Pourrait-il y avoir, par contre, une autre dimension, plus traditionnelle, disons, mais qui irait dans le même sens que l’hypothèse cognitive ?

En cette époque où l’on avance que les structures mentales et cognitives cachent des relations de pouvoir, peut-on penser que ce « brassage » de catégories et de logique correspond à une entreprise de modification des relations de pouvoir ? Qui a intérêt à brasser ainsi la cage de nos perceptions ?
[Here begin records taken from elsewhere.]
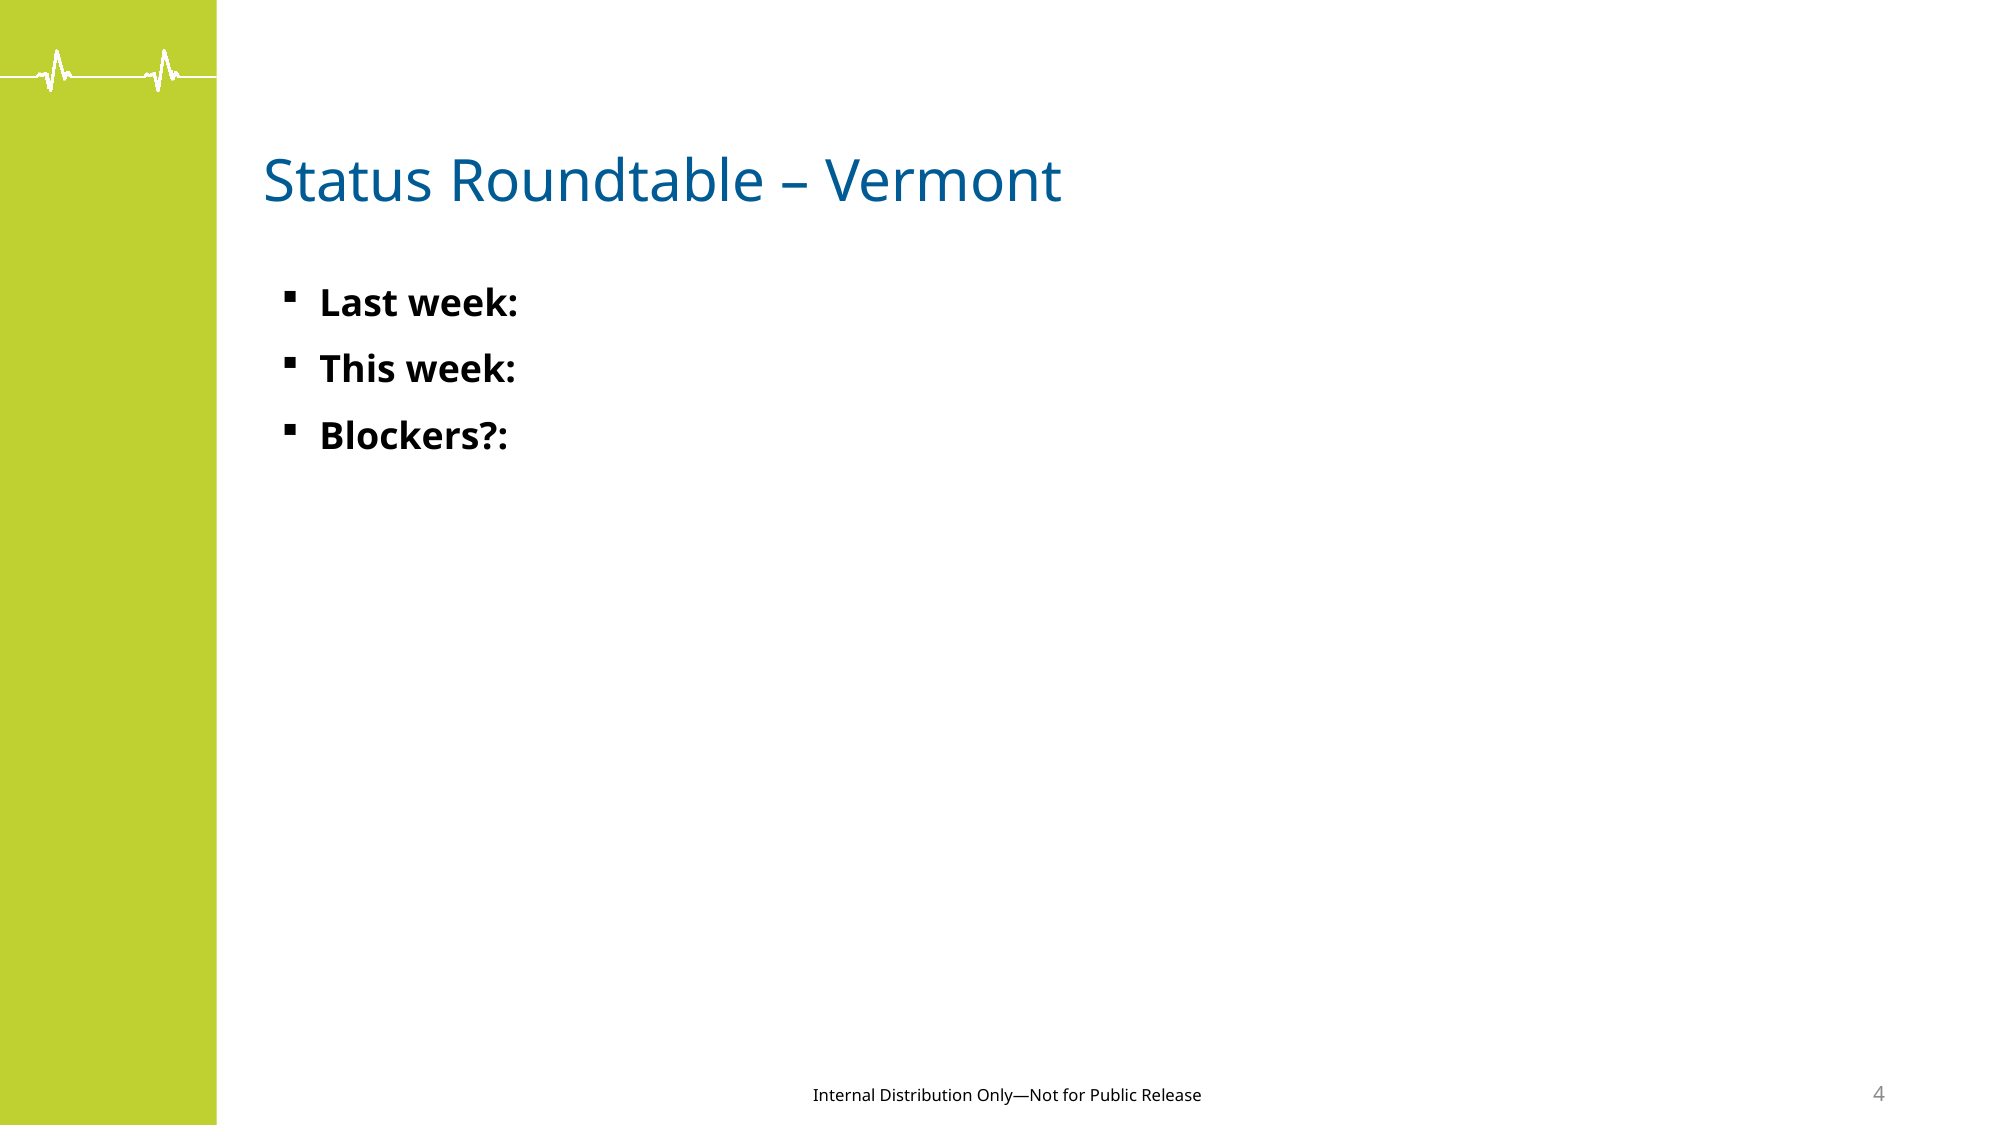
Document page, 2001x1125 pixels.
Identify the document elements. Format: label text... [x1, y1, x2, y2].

list Last week: This week: Blockers?: [248, 262, 1882, 1012]
title Status Roundtable – Vermont [248, 119, 1882, 236]
slide_number 4 [1500, 1065, 1900, 1125]
picture [0, 9, 217, 125]
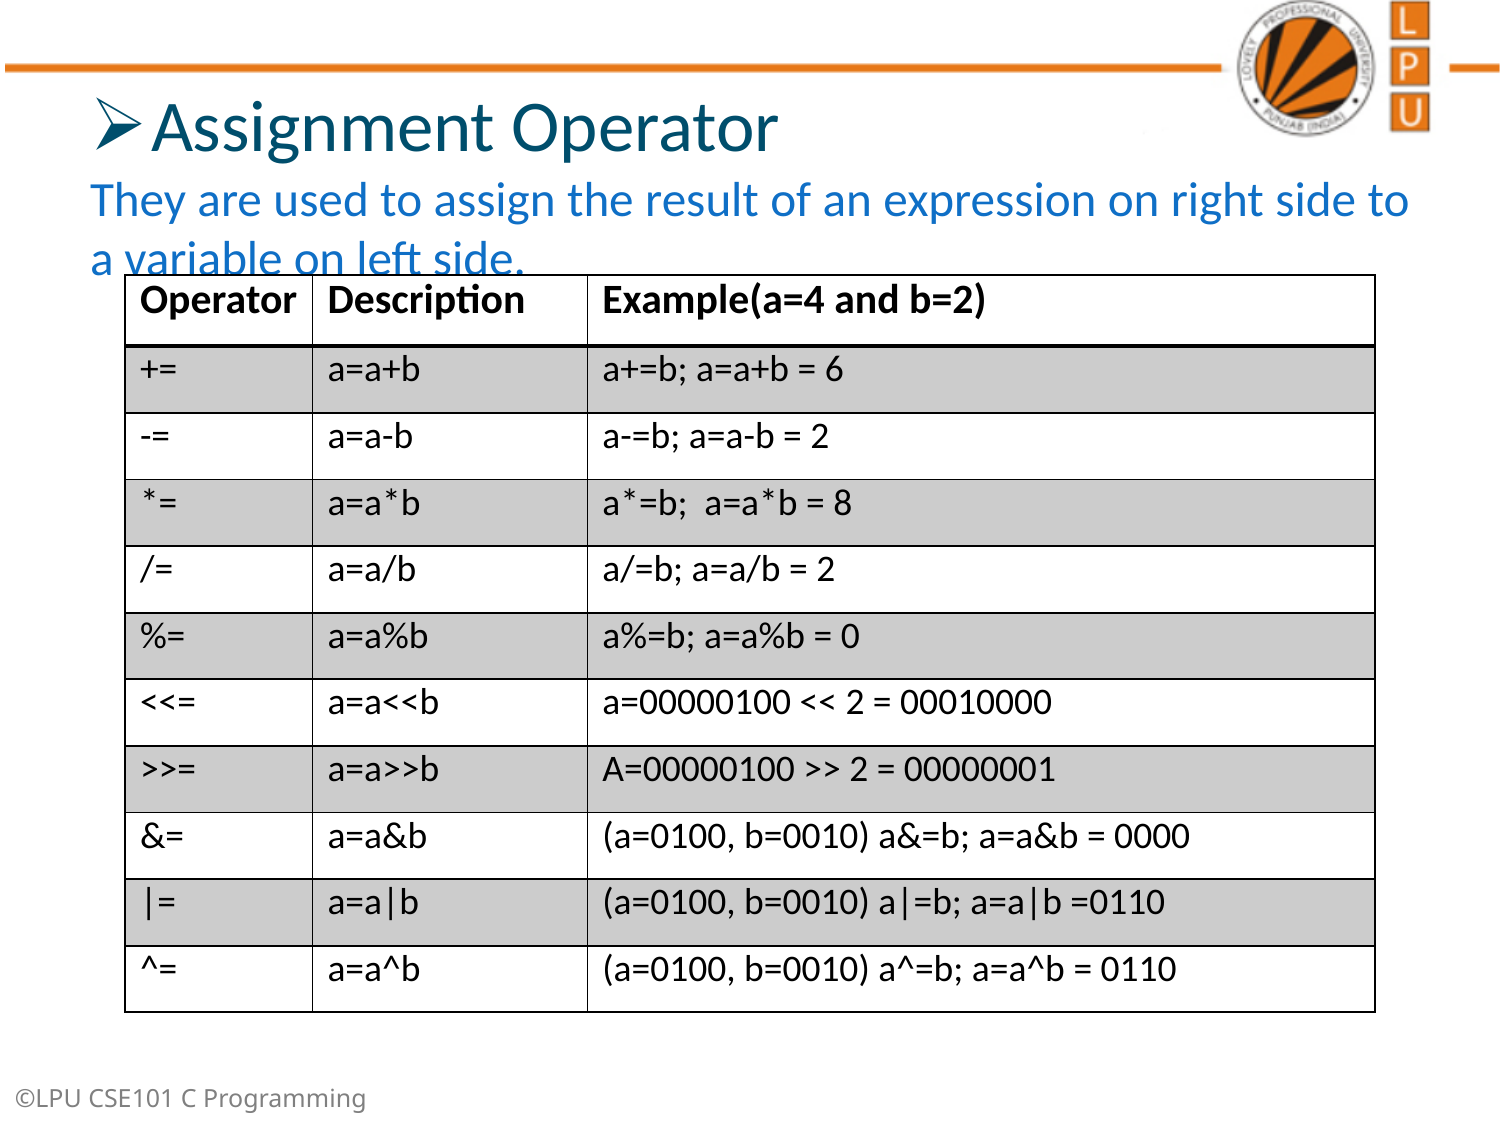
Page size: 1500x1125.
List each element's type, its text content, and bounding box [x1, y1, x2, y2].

table_cell a=a%b [313, 614, 587, 678]
table_cell a%=b; a=a%b = 0 [588, 614, 1374, 678]
list Assignment Operator They are used to assign the result of an expression on right side to a variable on left side. [75, 75, 1425, 914]
table_cell a=a/b [313, 547, 587, 612]
table_cell a+=b; a=a+b = 6 [588, 348, 1374, 412]
table_cell a=a>>b [313, 747, 587, 812]
table_cell a=a|b [313, 880, 587, 945]
table_cell ^= [126, 947, 312, 1011]
table_cell (a=0100, b=0010) a&=b; a=a&b = 0000 [588, 813, 1374, 878]
table_cell a=a&b [313, 813, 587, 878]
table_cell %= [126, 614, 312, 678]
table_cell a/=b; a=a/b = 2 [588, 547, 1374, 612]
table_cell a=a^b [313, 947, 587, 1011]
table_cell a=a*b [313, 480, 587, 545]
table_cell a=a<<b [313, 680, 587, 745]
table_cell a=a+b [313, 348, 587, 412]
table_cell /= [126, 547, 312, 612]
table_header Example(a=4 and b=2) [588, 276, 1374, 344]
table_cell a=a-b [313, 414, 587, 479]
table_cell -= [126, 414, 312, 479]
table_cell (a=0100, b=0010) a|=b; a=a|b =0110 [588, 880, 1374, 945]
table_cell A=00000100 >> 2 = 00000001 [588, 747, 1374, 812]
table_cell (a=0100, b=0010) a^=b; a=a^b = 0110 [588, 947, 1374, 1011]
picture [5, 0, 1500, 155]
table_header Description [313, 276, 587, 344]
table_header Operator [126, 276, 312, 344]
table_cell <<= [126, 680, 312, 745]
table_cell *= [126, 480, 312, 545]
table_cell |= [126, 880, 312, 945]
table_cell >>= [126, 747, 312, 812]
table_cell a-=b; a=a-b = 2 [588, 414, 1374, 479]
table_cell a*=b; a=a*b = 8 [588, 480, 1374, 545]
table_cell a=00000100 << 2 = 00010000 [588, 680, 1374, 745]
table_cell += [126, 348, 312, 412]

Comme le film ne nous suggère pas une interprétation de type conflits d’intérêts économiques, il reste qu’une composante féministe n’est pas à écarter, même si elle n’est pas du tout avancée par la réalisatrice. Il y quand même procréation sans l’apport de la composante mâle « habituelle », dans la première partie du film. Et la seconde partie du film se centre sur cette même héroïne qui change de genre, du moins en apparence, et tente de se faire passer pour un mâle.

On pourra penser que ces interprétations sont abusives, non pertinentes ou invraisemblables. Mais de dire qu’un film de cette envergure n’a aucune assise sociale est tout autant invraisemblable. Les opinions de la réalisatrice sont éclairantes et importantes, y inclus son souhait apparent de ne pas trop interpréter son œuvre, mais un analyste des dynamiques sociales des films n’y est pas assujetti. Nous sommes tous portés par des courants dont nous ne sommes pas pleinement conscients, créateurs, analystes et artistes inclus.

P.S. : Le fait que plusieurs films européens récents aient pour thème des morts ou des disparitions d’enfants (en plus de Titane, on peut mentionner Koko-Di Koko-Da, Lamb et Ma Zoé) est une question qui est intéressante mais pas claire, du moins pour le moment.